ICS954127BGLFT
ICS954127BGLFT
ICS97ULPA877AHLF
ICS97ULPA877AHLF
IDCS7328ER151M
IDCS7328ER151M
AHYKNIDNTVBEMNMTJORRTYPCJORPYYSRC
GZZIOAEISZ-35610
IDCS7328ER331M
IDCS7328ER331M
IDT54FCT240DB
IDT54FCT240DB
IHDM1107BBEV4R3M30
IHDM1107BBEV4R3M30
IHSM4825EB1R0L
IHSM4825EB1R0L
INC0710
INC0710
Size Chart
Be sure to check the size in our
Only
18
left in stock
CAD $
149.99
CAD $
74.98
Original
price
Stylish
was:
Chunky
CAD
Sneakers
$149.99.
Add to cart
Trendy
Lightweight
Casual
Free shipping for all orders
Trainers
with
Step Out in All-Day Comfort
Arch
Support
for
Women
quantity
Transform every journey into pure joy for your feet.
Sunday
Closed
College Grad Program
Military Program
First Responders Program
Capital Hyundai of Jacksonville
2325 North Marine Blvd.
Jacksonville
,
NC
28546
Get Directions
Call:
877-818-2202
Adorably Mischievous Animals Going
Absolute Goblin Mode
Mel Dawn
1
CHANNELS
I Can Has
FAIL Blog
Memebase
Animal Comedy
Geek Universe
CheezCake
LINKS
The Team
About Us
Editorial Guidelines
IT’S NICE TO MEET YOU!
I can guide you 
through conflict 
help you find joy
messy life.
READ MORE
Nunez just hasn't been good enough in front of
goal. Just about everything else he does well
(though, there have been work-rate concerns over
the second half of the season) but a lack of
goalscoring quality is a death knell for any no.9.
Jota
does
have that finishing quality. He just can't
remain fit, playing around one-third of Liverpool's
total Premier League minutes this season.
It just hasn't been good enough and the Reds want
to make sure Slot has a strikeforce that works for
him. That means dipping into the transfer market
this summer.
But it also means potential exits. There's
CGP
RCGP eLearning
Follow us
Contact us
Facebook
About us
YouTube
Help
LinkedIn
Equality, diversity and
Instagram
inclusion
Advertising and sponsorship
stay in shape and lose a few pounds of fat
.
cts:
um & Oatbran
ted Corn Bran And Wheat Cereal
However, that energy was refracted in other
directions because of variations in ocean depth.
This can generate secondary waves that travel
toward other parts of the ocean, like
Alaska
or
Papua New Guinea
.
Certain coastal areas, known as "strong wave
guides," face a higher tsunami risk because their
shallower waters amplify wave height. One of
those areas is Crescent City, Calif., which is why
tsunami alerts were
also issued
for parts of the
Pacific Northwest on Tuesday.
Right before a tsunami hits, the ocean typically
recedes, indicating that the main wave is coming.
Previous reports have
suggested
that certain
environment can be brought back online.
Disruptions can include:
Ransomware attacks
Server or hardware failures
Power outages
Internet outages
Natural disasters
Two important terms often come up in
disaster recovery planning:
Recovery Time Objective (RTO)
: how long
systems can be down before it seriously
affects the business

● ● ●

The task calls for every line of the material that contains the string "because".

### SOLUTION FOR THIS PROBLEM
directions because of variations in ocean depth.
guides," face a higher tsunami risk because their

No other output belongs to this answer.